**YOUR OBJECTIVE**. From the data that follows, set down exactly the lines from the one with "Panel set 1: Top" through the one with "Panel set 3: The", counting both. Pictures stay out.

**SUPPLIED RECORDS**.
******************************

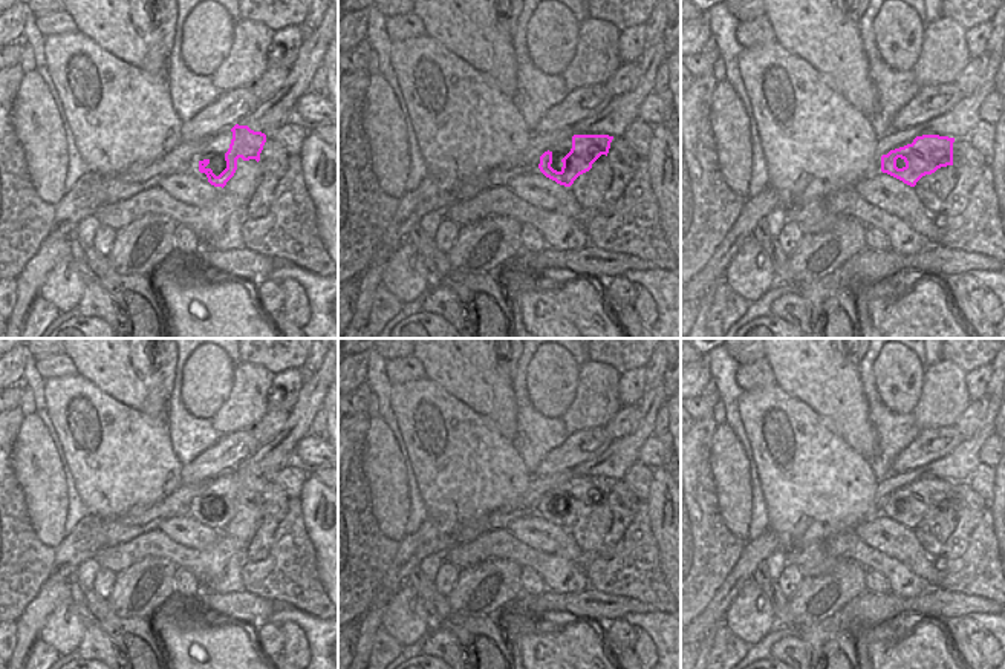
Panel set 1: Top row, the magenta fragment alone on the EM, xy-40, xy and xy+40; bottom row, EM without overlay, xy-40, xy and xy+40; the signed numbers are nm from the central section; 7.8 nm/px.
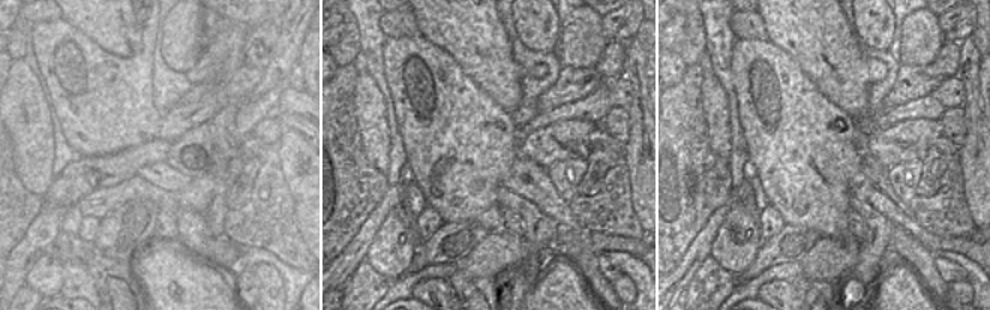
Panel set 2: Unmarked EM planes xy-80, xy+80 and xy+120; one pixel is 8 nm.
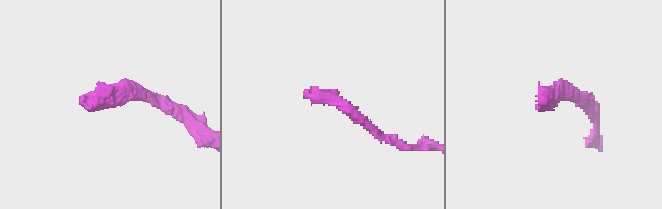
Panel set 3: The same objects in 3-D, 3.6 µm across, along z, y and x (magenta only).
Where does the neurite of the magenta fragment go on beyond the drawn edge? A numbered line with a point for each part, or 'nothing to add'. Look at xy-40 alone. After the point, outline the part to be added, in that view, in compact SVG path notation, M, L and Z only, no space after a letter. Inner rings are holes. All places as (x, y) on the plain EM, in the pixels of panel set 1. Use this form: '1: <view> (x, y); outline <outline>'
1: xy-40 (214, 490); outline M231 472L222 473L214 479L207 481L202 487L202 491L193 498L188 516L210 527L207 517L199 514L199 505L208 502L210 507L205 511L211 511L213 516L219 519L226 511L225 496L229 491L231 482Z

******************************

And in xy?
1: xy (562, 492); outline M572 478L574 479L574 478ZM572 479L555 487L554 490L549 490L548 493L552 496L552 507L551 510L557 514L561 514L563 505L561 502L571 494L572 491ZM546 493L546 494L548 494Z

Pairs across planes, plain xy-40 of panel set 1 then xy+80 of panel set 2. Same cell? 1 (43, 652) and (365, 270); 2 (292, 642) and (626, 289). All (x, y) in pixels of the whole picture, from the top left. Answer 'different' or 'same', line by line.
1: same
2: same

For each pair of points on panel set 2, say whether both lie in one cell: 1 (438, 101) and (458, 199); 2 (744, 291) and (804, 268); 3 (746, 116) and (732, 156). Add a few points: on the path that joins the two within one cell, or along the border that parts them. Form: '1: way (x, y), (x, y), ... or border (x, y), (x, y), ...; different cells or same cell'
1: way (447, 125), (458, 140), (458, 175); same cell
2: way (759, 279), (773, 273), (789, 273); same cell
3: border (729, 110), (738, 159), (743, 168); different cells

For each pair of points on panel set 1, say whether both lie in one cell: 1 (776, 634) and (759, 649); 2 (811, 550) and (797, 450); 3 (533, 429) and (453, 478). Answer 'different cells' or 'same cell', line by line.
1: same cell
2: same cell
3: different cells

******************************

**ANSWER SECTION**.
Panel set 1: Top row, the magenta fragment alone on the EM, xy-40, xy and xy+40; bottom row, EM without overlay, xy-40, xy and xy+40; the signed numbers are nm from the central section; 7.8 nm/px.
Panel set 2: Unmarked EM planes xy-80, xy+80 and xy+120; one pixel is 8 nm.
Panel set 3: The same objects in 3-D, 3.6 µm across, along z, y and x (magenta only).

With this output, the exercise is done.